[Saved data entries]
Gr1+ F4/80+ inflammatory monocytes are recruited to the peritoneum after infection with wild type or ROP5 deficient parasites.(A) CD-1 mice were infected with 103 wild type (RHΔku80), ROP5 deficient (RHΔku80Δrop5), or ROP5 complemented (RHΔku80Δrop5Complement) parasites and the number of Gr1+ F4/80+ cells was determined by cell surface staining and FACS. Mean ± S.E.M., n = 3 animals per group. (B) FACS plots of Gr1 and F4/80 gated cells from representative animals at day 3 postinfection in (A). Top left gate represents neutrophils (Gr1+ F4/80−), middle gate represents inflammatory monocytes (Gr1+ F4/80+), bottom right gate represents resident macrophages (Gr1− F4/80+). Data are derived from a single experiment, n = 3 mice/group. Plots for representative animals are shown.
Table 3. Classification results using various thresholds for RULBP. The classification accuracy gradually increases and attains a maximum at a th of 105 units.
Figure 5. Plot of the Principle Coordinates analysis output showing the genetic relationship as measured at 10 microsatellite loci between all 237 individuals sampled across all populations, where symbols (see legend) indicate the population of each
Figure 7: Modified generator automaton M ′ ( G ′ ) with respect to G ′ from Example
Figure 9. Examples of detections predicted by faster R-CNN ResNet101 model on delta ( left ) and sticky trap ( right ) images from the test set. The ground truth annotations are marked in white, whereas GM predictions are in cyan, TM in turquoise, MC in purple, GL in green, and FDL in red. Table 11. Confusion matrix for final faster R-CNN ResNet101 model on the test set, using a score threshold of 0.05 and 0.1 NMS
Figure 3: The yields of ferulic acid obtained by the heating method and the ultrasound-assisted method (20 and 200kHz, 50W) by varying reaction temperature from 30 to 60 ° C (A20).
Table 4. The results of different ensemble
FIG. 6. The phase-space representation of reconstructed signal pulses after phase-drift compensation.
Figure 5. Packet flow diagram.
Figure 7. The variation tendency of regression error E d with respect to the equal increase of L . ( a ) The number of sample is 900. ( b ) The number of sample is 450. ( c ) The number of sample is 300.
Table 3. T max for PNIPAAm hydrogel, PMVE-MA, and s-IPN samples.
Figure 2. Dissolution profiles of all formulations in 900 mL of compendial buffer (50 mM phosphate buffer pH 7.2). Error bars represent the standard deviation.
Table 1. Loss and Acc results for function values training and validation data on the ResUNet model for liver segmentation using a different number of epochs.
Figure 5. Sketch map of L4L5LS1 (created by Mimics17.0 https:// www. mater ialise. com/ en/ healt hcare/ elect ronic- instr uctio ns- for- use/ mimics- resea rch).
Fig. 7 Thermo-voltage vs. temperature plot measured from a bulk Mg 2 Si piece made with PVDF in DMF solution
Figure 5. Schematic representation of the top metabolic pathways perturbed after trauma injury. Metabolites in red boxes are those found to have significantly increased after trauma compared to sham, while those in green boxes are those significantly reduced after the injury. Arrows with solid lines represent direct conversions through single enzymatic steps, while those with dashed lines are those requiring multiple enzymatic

## PROBLEM DESCRIPTION
Scan the entries above for the line containing "Figure 5. Packet flow diagram.", and copy it and all lines after it exactly, down to and including the line containing "Figure 2. Dissolution".

## EXERCISE SOLUTION
Figure 5. Packet flow diagram.
Figure 7. The variation tendency of regression error E d with respect to the equal increase of L . ( a ) The number of sample is 900. ( b ) The number of sample is 450. ( c ) The number of sample is 300.
Table 3. T max for PNIPAAm hydrogel, PMVE-MA, and s-IPN samples.
Figure 2. Dissolution profiles of all formulations in 900 mL of compendial buffer (50 mM phosphate buffer pH 7.2). Error bars represent the standard deviation.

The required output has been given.